## YOUR INSTRUCTIONS
Rewrite the lines of the listing from the line containing "To the nearest" through the end, inclusive, changing "slice" to "wedge" and leaving everything else the same.

*** Begin section ***

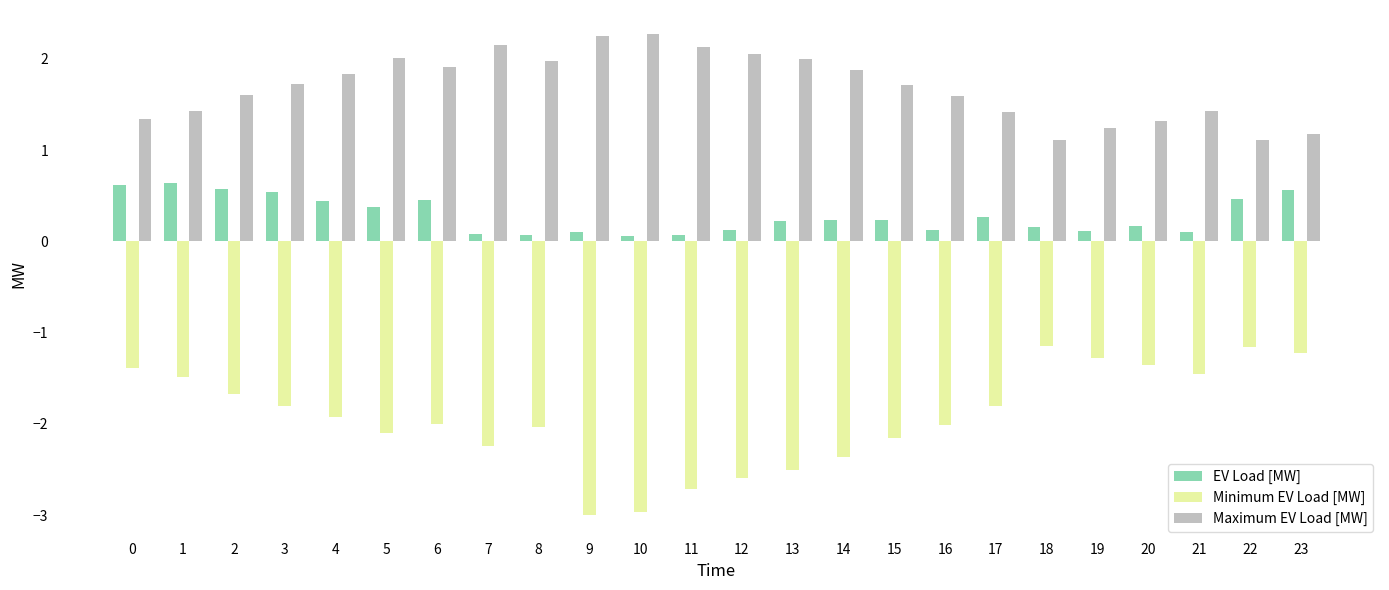

The Minimum EV Load [MW] series shows -1.5 at 21. True or false?

True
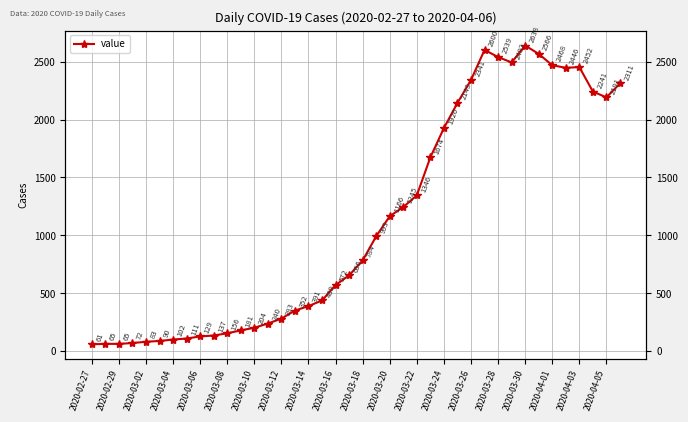

How many distinct data groups are displayed?

1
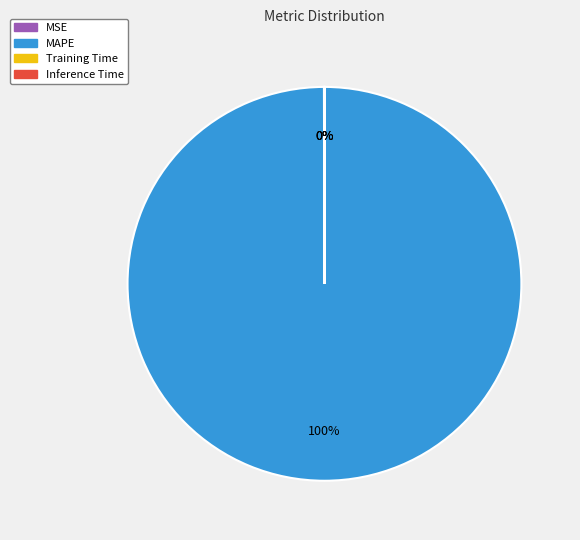

To the nearest percent, what is the difference between the largest and smallest slice percentages?

100%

*** End section ***

## TASK RESPONSE
To the nearest percent, what is the difference between the largest and smallest wedge percentages?

100%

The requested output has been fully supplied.